Le symbole prend sens, et sens universel, par la convergence de deux facteurs physiologiques.

– D’abord la structure neuronale centrale, produit de l’expérience des milliers de générations d ‘ancêtres qui nous ont précédés. Cette structure ne contient pas d’image, seulement des empreintes biologiques qui prédisposent à la production d’archétypes.

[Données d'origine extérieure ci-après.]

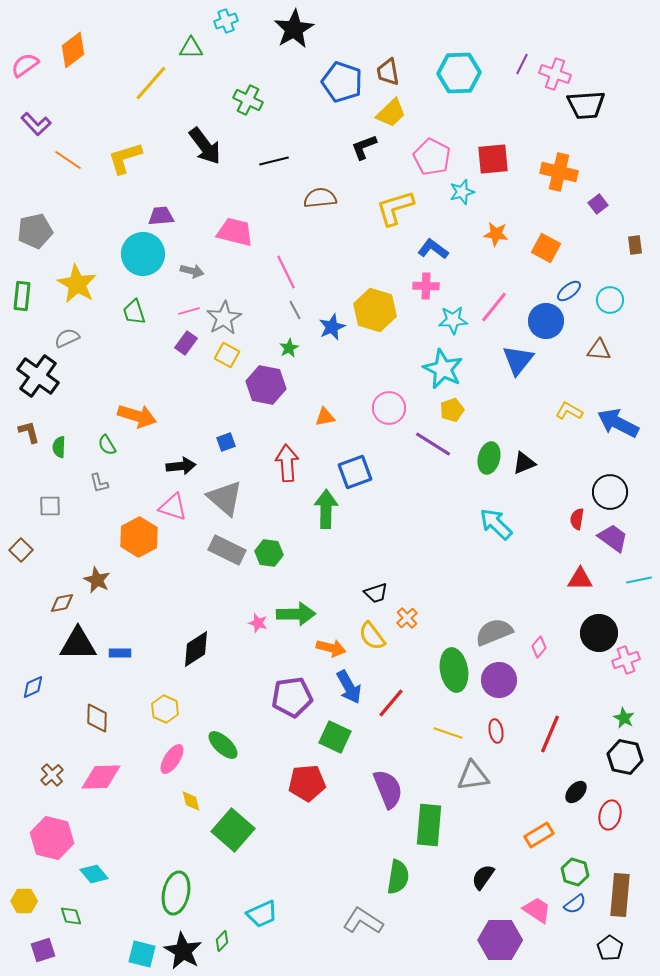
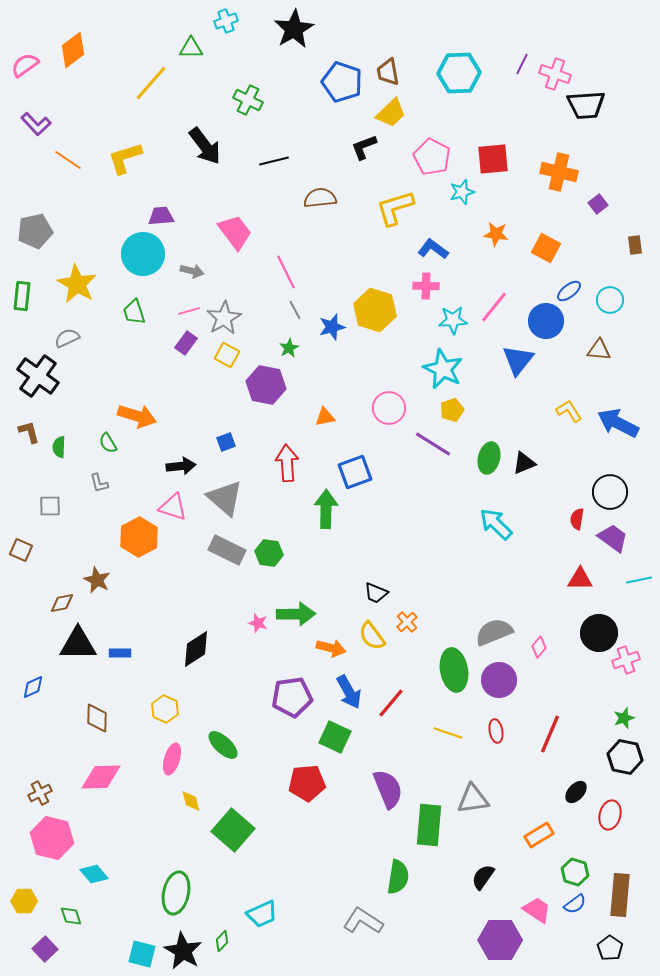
pink trapezoid at (235, 232): rotated 39 degrees clockwise
blue star at (332, 327): rotated 8 degrees clockwise
yellow L-shape at (569, 411): rotated 28 degrees clockwise
green semicircle at (107, 445): moved 1 px right, 2 px up
brown square at (21, 550): rotated 20 degrees counterclockwise
black trapezoid at (376, 593): rotated 40 degrees clockwise
orange cross at (407, 618): moved 4 px down
blue arrow at (349, 687): moved 5 px down
green star at (624, 718): rotated 25 degrees clockwise
pink ellipse at (172, 759): rotated 16 degrees counterclockwise
brown cross at (52, 775): moved 12 px left, 18 px down; rotated 15 degrees clockwise
gray triangle at (473, 776): moved 23 px down
purple square at (43, 950): moved 2 px right, 1 px up; rotated 25 degrees counterclockwise
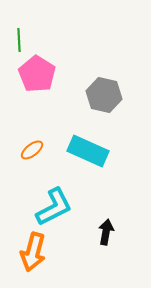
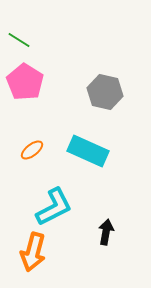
green line: rotated 55 degrees counterclockwise
pink pentagon: moved 12 px left, 8 px down
gray hexagon: moved 1 px right, 3 px up
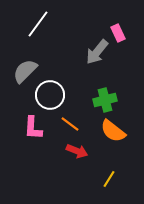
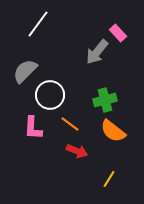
pink rectangle: rotated 18 degrees counterclockwise
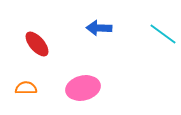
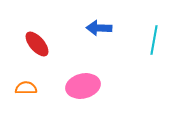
cyan line: moved 9 px left, 6 px down; rotated 64 degrees clockwise
pink ellipse: moved 2 px up
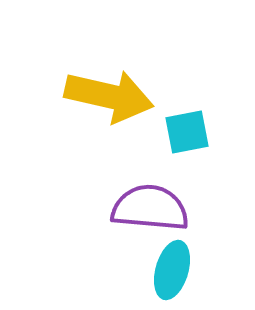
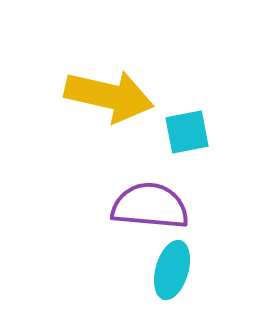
purple semicircle: moved 2 px up
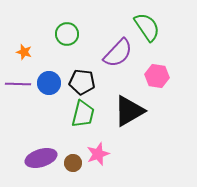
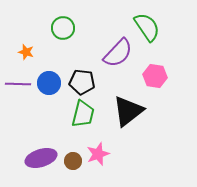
green circle: moved 4 px left, 6 px up
orange star: moved 2 px right
pink hexagon: moved 2 px left
black triangle: moved 1 px left; rotated 8 degrees counterclockwise
brown circle: moved 2 px up
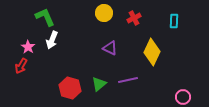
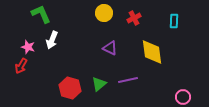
green L-shape: moved 4 px left, 3 px up
pink star: rotated 16 degrees counterclockwise
yellow diamond: rotated 32 degrees counterclockwise
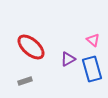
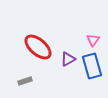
pink triangle: rotated 24 degrees clockwise
red ellipse: moved 7 px right
blue rectangle: moved 3 px up
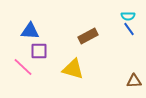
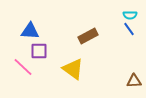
cyan semicircle: moved 2 px right, 1 px up
yellow triangle: rotated 20 degrees clockwise
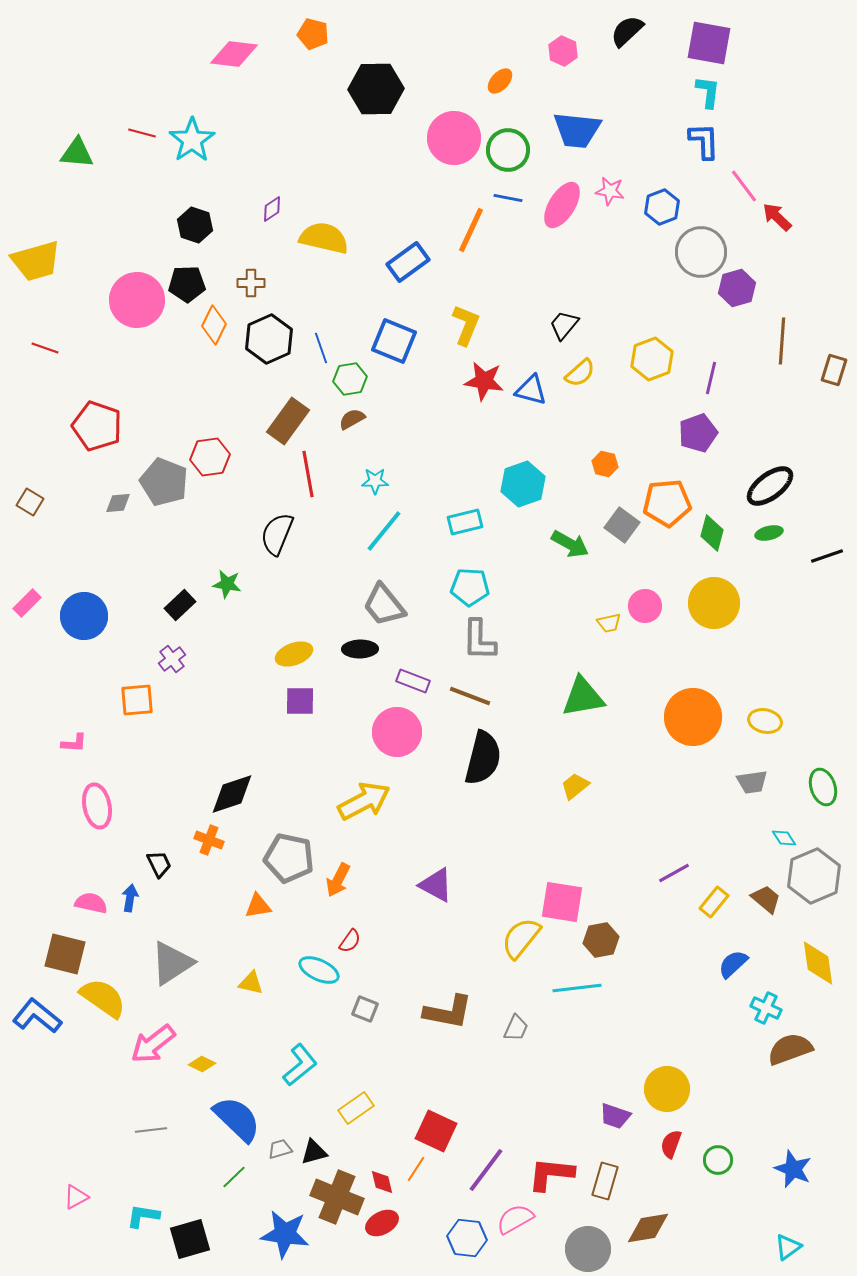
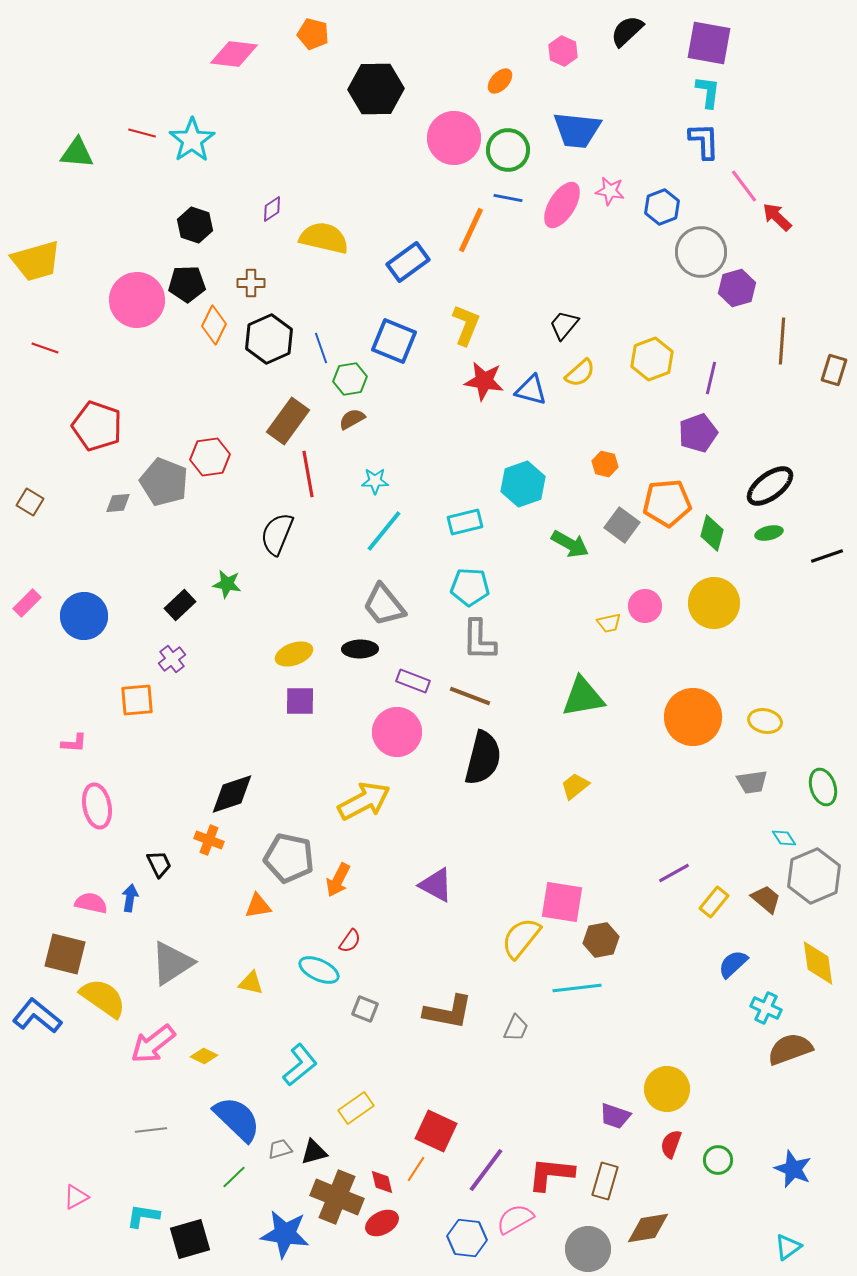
yellow diamond at (202, 1064): moved 2 px right, 8 px up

– Les acquisitions sensorielles, particulièrement visuelles, du bébé et du jeune enfant viennent ensuite s’organiser par rapport à ces substrats biologiques, en fonction surtout des caractéristiques formelles de la figure symbolique personnage, animal, plante ou objet, C’est ainsi que l’intelligence symbolique établit un lien entre des figures aussi disparates, pour la pensée logique, que la chouette, la paire de lunettes et la bicyclette. Là où le mental ne soupçonne aucune caractéristique commune aux trois images, l’intelligence analogique voit trois figures essentiellement composées d’une paire de cercles auxquels quelques traits secondaires suffisent à donner la forme d’une chouette, d’une paire de lunettes ou d’une bicyclette. D’innombrables exemples montrent la réalité et la puissance de ces rapports analogiques. Ainsi, des dispositions innées et des millions d’acquisitions inconscientes se conjuguent pour former, dans le dispositif neuronal, avant même l’apparition de la capacité conceptuelle, (« l’âge de raison »), un immense trésor de connaissances qui ne doit rien à l’éducation normalisée. C’est lui qui nous permet d’entrer en résonance avec la poésie et les contes de fées, que l’intellect considère naturellement avec méfiance. C’est lui qui s’exprime dans le rêve éveillé libre, transgressant les défenses enchevêtrées du mental et redonnant accès à la liberté d’être, au naturel.

« Le contact vital avec la réalité concerne le dynamisme intime de notre vie. Les concepts rigides de notre pensée spatiale ne sauraient l’atteindre. Les métaphores semblent être bien plus à leur place ici que les définitions. Ce sont elles qui sont appelées à rendre plus claire la notion du contact vital avec la réalité. »

Écrites en 1927 par un éminent psychiatre, Eugène Minkowski, ces lignes sont un magnifique hommage aux vertus réparatrices du rêve éveillé libre. Le versant de l’intelligence en œuvre dans la dynamique de l’imaginaire s’exprime essentiellement par la métaphore. Le langage du rêve est un langage de nature « anima », un langage d’âme. Affranchi des rigidités du mental, il offre une possibilité d’émergence aux données intuitives, habituellement réprimées par l’Intellect raisonnant. Il est sans doute aussi la seule voie d’accès aux archives secrètes enracinées dans cette préhistoire que fut notre première enfance.